**Consignes à suivre**: Repérez chaque ligne ci-dessous où figure le mot « Короба », puis recopiez-la.

**Lignes fournies**:
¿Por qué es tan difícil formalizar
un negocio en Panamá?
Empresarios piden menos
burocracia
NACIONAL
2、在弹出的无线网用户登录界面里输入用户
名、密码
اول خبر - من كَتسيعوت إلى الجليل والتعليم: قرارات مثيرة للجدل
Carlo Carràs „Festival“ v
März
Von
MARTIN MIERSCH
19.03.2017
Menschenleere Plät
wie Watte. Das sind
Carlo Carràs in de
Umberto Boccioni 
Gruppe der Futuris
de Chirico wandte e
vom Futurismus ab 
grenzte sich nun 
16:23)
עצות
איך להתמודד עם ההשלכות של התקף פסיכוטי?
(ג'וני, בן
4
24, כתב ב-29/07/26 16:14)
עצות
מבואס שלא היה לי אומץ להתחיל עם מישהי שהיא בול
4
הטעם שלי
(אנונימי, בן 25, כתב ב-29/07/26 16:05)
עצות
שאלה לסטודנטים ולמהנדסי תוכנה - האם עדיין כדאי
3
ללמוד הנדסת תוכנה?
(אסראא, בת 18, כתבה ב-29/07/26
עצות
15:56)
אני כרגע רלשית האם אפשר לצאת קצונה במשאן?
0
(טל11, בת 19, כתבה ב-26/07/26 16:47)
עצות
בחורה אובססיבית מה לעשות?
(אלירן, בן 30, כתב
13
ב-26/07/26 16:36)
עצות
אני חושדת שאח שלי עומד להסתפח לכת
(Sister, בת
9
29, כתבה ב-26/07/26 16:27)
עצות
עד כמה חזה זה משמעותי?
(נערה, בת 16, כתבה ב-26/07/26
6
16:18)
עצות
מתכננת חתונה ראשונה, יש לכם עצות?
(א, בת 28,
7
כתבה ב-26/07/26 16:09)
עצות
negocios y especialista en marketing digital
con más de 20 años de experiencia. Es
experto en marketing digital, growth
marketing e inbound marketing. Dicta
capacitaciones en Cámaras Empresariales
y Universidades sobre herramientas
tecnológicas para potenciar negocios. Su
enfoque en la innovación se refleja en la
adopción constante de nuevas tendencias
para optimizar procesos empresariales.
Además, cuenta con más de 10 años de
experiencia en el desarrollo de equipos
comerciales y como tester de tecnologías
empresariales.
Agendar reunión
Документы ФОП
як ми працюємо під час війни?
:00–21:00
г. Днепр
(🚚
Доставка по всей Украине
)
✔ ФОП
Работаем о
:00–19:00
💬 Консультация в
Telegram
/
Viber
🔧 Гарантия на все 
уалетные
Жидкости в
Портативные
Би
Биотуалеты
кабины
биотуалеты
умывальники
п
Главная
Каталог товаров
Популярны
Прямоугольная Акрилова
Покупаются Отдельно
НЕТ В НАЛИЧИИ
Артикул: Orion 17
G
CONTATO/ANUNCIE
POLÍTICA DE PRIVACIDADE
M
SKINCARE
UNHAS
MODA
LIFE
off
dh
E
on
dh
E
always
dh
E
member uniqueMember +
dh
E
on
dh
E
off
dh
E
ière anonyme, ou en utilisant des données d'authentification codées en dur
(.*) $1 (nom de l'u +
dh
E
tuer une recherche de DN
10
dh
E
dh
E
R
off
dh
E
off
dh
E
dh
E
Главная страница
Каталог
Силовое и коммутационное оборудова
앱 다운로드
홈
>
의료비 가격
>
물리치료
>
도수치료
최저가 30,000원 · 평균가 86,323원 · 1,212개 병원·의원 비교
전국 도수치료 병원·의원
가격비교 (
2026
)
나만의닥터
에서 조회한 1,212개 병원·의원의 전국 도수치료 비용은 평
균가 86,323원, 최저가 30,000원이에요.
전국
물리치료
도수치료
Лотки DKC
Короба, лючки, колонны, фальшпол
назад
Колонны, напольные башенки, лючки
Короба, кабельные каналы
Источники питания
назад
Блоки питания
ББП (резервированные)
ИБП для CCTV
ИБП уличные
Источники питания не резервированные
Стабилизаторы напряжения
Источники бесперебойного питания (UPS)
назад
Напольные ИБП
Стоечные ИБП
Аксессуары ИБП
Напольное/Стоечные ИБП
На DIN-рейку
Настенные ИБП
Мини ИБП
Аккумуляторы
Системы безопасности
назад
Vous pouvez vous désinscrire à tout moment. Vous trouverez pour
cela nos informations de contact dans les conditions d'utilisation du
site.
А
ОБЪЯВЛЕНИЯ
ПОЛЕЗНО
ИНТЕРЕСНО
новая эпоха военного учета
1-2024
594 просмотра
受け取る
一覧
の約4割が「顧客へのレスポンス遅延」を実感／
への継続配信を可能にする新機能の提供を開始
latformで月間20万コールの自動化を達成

**Votre réponse**:
Короба, лючки, колонны, фальшпол
Короба, кабельные каналы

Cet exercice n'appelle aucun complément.